*** Extracted data ***

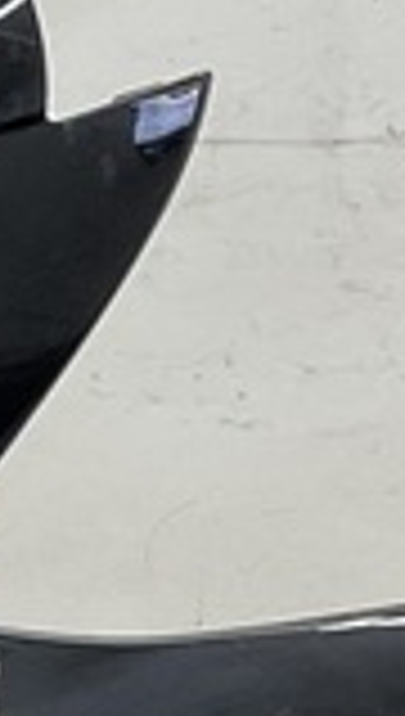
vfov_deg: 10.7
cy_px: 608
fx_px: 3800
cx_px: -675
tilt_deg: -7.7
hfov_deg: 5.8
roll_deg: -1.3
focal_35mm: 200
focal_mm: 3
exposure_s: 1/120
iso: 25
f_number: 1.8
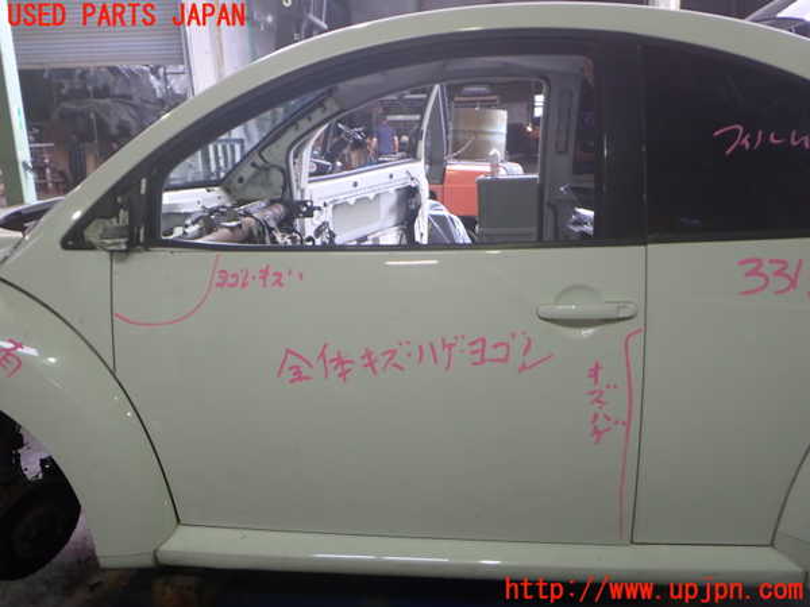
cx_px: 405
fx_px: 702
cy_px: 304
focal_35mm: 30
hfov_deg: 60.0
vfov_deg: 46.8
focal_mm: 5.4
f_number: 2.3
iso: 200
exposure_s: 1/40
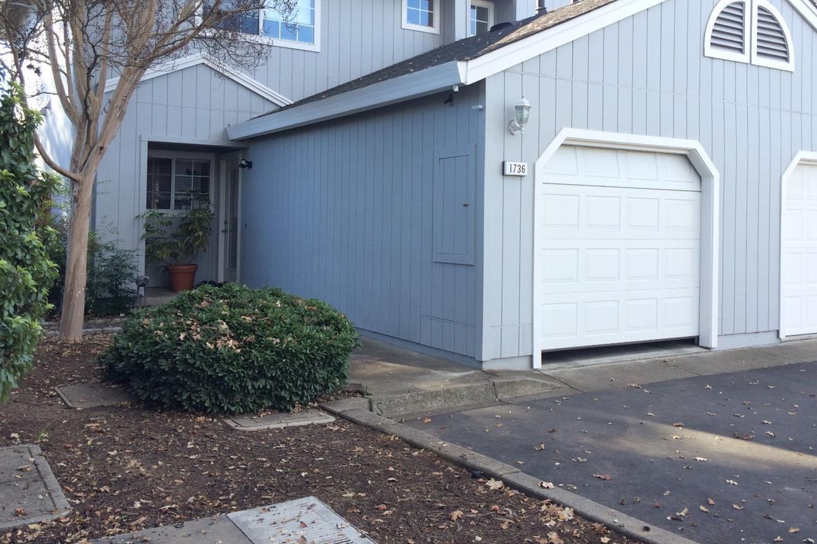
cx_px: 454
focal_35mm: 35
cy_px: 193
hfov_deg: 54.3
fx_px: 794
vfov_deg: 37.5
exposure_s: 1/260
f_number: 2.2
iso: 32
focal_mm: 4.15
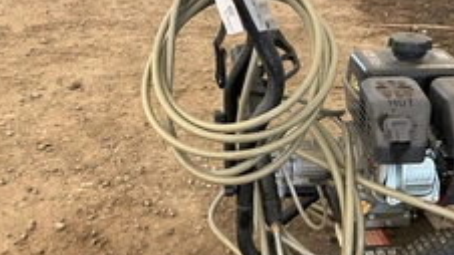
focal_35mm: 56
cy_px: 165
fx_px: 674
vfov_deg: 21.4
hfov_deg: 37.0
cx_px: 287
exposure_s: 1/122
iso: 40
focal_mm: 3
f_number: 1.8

*** End of Extracted data ***
*** Extracted data ***

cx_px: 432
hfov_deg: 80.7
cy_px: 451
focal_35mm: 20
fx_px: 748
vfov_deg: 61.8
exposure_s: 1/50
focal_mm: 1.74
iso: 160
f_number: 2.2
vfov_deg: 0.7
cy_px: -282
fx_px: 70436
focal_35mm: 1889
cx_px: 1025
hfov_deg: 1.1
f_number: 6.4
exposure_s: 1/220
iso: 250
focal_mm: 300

*** End of Extracted data ***
*** Extracted data ***

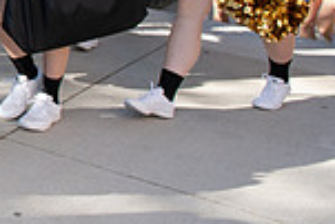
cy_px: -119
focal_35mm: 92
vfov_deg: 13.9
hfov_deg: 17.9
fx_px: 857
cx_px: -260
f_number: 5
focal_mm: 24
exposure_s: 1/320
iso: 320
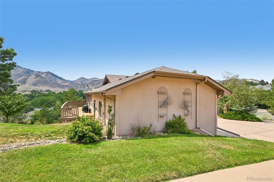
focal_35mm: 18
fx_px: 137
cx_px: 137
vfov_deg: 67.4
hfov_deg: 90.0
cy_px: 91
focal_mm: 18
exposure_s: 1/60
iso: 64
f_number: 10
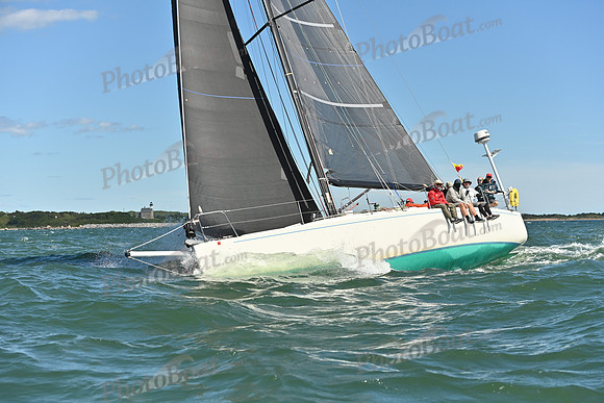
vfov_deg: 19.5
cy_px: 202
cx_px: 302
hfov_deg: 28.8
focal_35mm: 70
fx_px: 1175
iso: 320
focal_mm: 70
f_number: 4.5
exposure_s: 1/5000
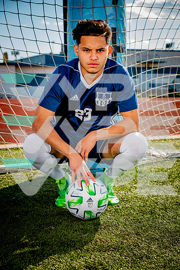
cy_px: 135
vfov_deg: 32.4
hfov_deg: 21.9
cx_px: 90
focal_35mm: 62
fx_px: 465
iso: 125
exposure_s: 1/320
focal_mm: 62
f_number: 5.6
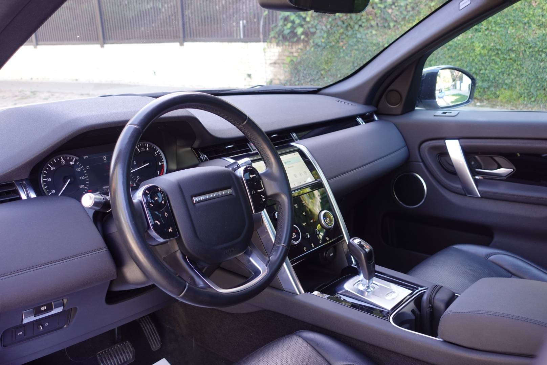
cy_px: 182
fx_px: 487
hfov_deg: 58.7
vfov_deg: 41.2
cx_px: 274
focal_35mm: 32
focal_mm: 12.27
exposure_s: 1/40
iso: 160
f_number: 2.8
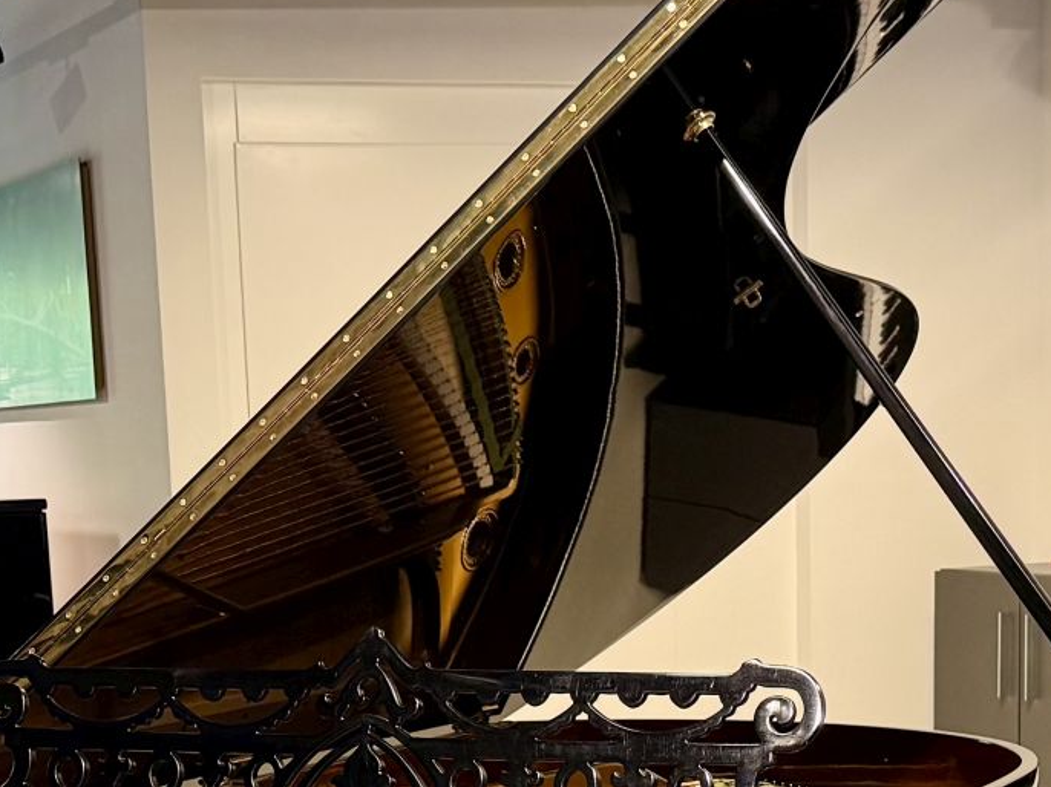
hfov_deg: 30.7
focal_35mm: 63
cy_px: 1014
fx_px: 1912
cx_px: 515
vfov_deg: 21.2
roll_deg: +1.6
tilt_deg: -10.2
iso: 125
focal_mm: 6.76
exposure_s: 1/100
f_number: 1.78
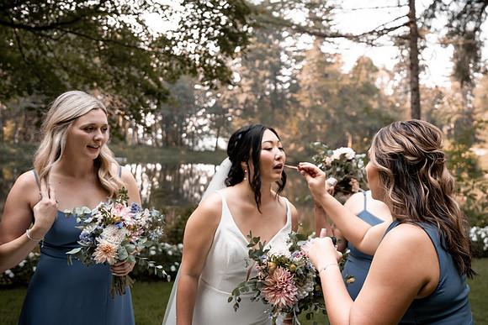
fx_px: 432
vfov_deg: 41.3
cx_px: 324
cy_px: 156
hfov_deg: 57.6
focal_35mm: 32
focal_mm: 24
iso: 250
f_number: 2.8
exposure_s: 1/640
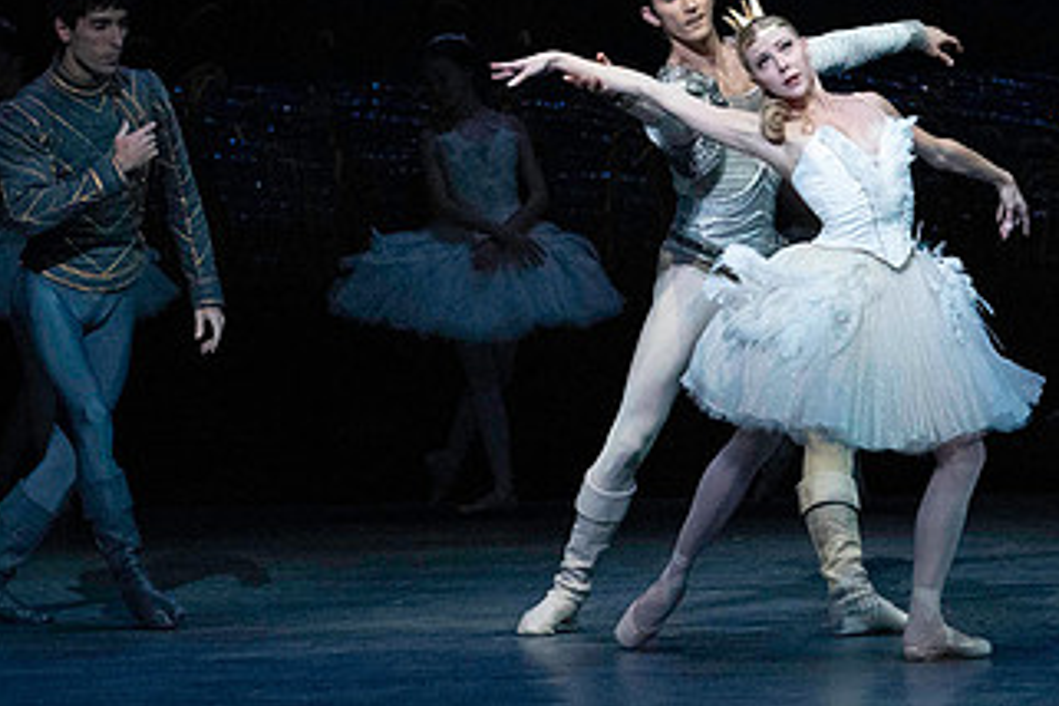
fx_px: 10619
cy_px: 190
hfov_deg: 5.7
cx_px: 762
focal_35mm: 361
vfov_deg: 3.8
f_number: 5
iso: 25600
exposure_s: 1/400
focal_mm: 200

*** End of Extracted data ***

■ Exercise requirements: Although the records above contain pictures, the copy should not; retype exactly the lines from the one containing "focal_35mm: 63" through the one containing "focal_mm: 200".

■ Solution:
focal_35mm: 63
cy_px: 1014
fx_px: 1912
cx_px: 515
vfov_deg: 21.2
roll_deg: +1.6
tilt_deg: -10.2
iso: 125
focal_mm: 6.76
exposure_s: 1/100
f_number: 1.78
fx_px: 432
vfov_deg: 41.3
cx_px: 324
cy_px: 156
hfov_deg: 57.6
focal_35mm: 32
focal_mm: 24
iso: 250
f_number: 2.8
exposure_s: 1/640
fx_px: 10619
cy_px: 190
hfov_deg: 5.7
cx_px: 762
focal_35mm: 361
vfov_deg: 3.8
f_number: 5
iso: 25600
exposure_s: 1/400
focal_mm: 200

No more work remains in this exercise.